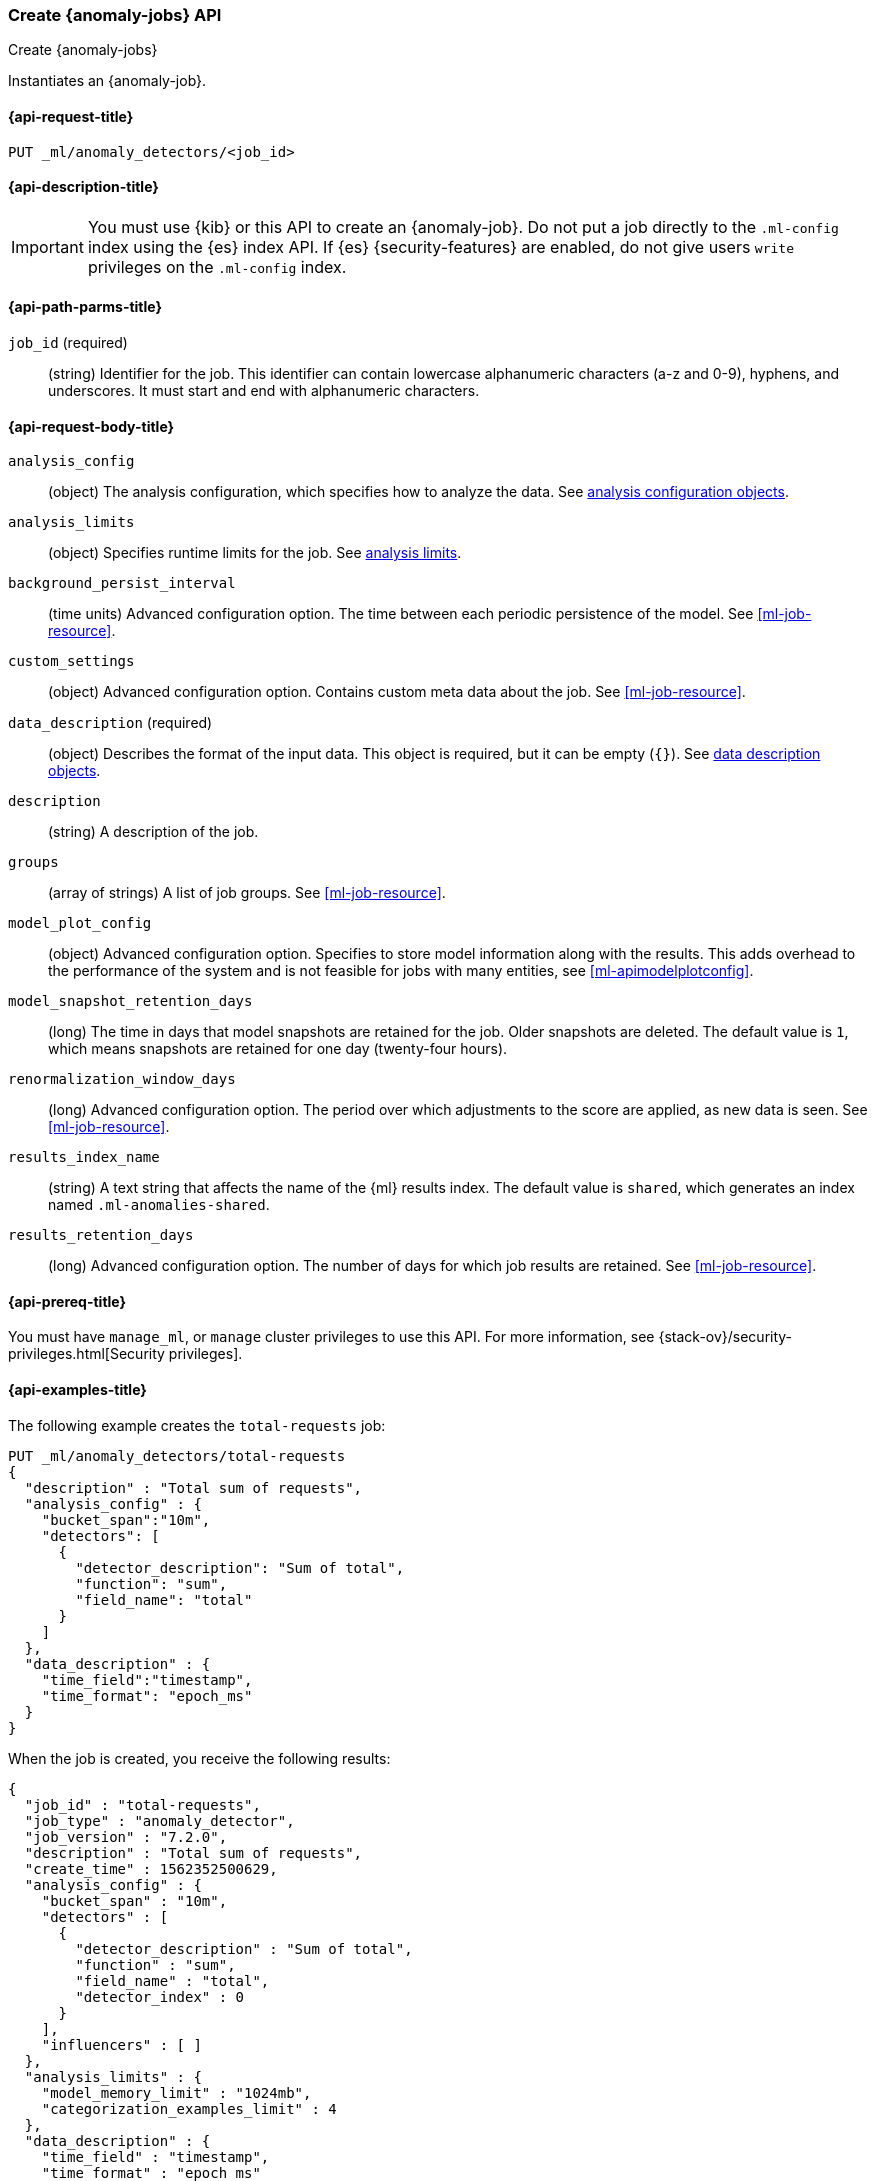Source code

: [role="xpack"]
[testenv="platinum"]
[[ml-put-job]]
=== Create {anomaly-jobs} API

[subs="attributes"]
++++
<titleabbrev>Create {anomaly-jobs}</titleabbrev>
++++

Instantiates an {anomaly-job}.

[[ml-put-job-request]]
==== {api-request-title}

`PUT _ml/anomaly_detectors/<job_id>`

[[ml-put-job-desc]]
==== {api-description-title}

IMPORTANT: You must use {kib} or this API to create an {anomaly-job}. Do not put
a job directly to the `.ml-config` index using the {es} index API. If {es}
{security-features} are enabled, do not give users `write` privileges on the
`.ml-config` index.

[[ml-put-job-path-parms]]
==== {api-path-parms-title}

`job_id` (required)::
  (string) Identifier for the job. This identifier can contain lowercase
  alphanumeric characters (a-z and 0-9), hyphens, and underscores. It must
  start and end with alphanumeric characters.

[[ml-put-job-request-body]]
==== {api-request-body-title}

`analysis_config`::
  (object) The analysis configuration, which specifies how to analyze the data.
  See <<ml-analysisconfig, analysis configuration objects>>.

`analysis_limits`::
  (object) Specifies runtime limits for the job. See
  <<ml-apilimits,analysis limits>>.

`background_persist_interval`::
  (time units) Advanced configuration option. The time between each periodic
  persistence of the model. See <<ml-job-resource>>.

`custom_settings`::
  (object) Advanced configuration option. Contains custom meta data about the
  job. See <<ml-job-resource>>.

`data_description` (required)::
  (object) Describes the format of the input data. This object is required, but
  it can be empty (`{}`). See <<ml-datadescription,data description objects>>.

`description`::
  (string) A description of the job.

`groups`::
  (array of strings) A list of job groups. See <<ml-job-resource>>.

`model_plot_config`::
  (object) Advanced configuration option. Specifies to store model information
  along with the results. This adds overhead to the performance of the system
  and is not feasible for jobs with many entities, see <<ml-apimodelplotconfig>>.

`model_snapshot_retention_days`::
  (long) The time in days that model snapshots are retained for the job.
  Older snapshots are deleted. The default value is `1`, which means snapshots
  are retained for one day (twenty-four hours). 

`renormalization_window_days`::
  (long) Advanced configuration option. The period over which adjustments to the
  score are applied, as new data is seen. See <<ml-job-resource>>.

`results_index_name`::
  (string) A text string that affects the name of the {ml} results index. The 
  default value is `shared`, which generates an index named `.ml-anomalies-shared`. 

`results_retention_days`::
  (long) Advanced configuration option. The number of days for which job results
  are retained. See <<ml-job-resource>>.

[[ml-put-job-prereqs]]
==== {api-prereq-title}

You must have `manage_ml`, or `manage` cluster privileges to use this API.
For more information, see
{stack-ov}/security-privileges.html[Security privileges].

[[ml-put-job-example]]
==== {api-examples-title}

The following example creates the `total-requests` job:

[source,js]
--------------------------------------------------
PUT _ml/anomaly_detectors/total-requests
{
  "description" : "Total sum of requests",
  "analysis_config" : {
    "bucket_span":"10m",
    "detectors": [
      {
        "detector_description": "Sum of total",
        "function": "sum",
        "field_name": "total"
      }
    ]
  },
  "data_description" : {
    "time_field":"timestamp",
    "time_format": "epoch_ms"
  }
}
--------------------------------------------------
// CONSOLE
// TEST[skip: https://github.com/elastic/elasticsearch/issues/43271]

When the job is created, you receive the following results:
[source,js]
----
{
  "job_id" : "total-requests",
  "job_type" : "anomaly_detector",
  "job_version" : "7.2.0",
  "description" : "Total sum of requests",
  "create_time" : 1562352500629,
  "analysis_config" : {
    "bucket_span" : "10m",
    "detectors" : [
      {
        "detector_description" : "Sum of total",
        "function" : "sum",
        "field_name" : "total",
        "detector_index" : 0
      }
    ],
    "influencers" : [ ]
  },
  "analysis_limits" : {
    "model_memory_limit" : "1024mb",
    "categorization_examples_limit" : 4
  },
  "data_description" : {
    "time_field" : "timestamp",
    "time_format" : "epoch_ms"
  },
  "model_snapshot_retention_days" : 1,
  "results_index_name" : "shared"
}
----
// TESTRESPONSE[s/"job_version" : "7.2.0"/"job_version" : $body.job_version/]
// TESTRESPONSE[s/1562352500629/$body.$_path/]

* [Your task] Write out, exactly, the lines of the material from the very first through the line containing "along with the", and leave out every picture.

* [Your response]
Source code

: [role="xpack"]
[testenv="platinum"]
[[ml-put-job]]
=== Create {anomaly-jobs} API

[subs="attributes"]
++++
<titleabbrev>Create {anomaly-jobs}</titleabbrev>
++++

Instantiates an {anomaly-job}.

[[ml-put-job-request]]
==== {api-request-title}

`PUT _ml/anomaly_detectors/<job_id>`

[[ml-put-job-desc]]
==== {api-description-title}

IMPORTANT: You must use {kib} or this API to create an {anomaly-job}. Do not put
a job directly to the `.ml-config` index using the {es} index API. If {es}
{security-features} are enabled, do not give users `write` privileges on the
`.ml-config` index.

[[ml-put-job-path-parms]]
==== {api-path-parms-title}

`job_id` (required)::
  (string) Identifier for the job. This identifier can contain lowercase
  alphanumeric characters (a-z and 0-9), hyphens, and underscores. It must
  start and end with alphanumeric characters.

[[ml-put-job-request-body]]
==== {api-request-body-title}

`analysis_config`::
  (object) The analysis configuration, which specifies how to analyze the data.
  See <<ml-analysisconfig, analysis configuration objects>>.

`analysis_limits`::
  (object) Specifies runtime limits for the job. See
  <<ml-apilimits,analysis limits>>.

`background_persist_interval`::
  (time units) Advanced configuration option. The time between each periodic
  persistence of the model. See <<ml-job-resource>>.

`custom_settings`::
  (object) Advanced configuration option. Contains custom meta data about the
  job. See <<ml-job-resource>>.

`data_description` (required)::
  (object) Describes the format of the input data. This object is required, but
  it can be empty (`{}`). See <<ml-datadescription,data description objects>>.

`description`::
  (string) A description of the job.

`groups`::
  (array of strings) A list of job groups. See <<ml-job-resource>>.

`model_plot_config`::
  (object) Advanced configuration option. Specifies to store model information
  along with the results. This adds overhead to the performance of the system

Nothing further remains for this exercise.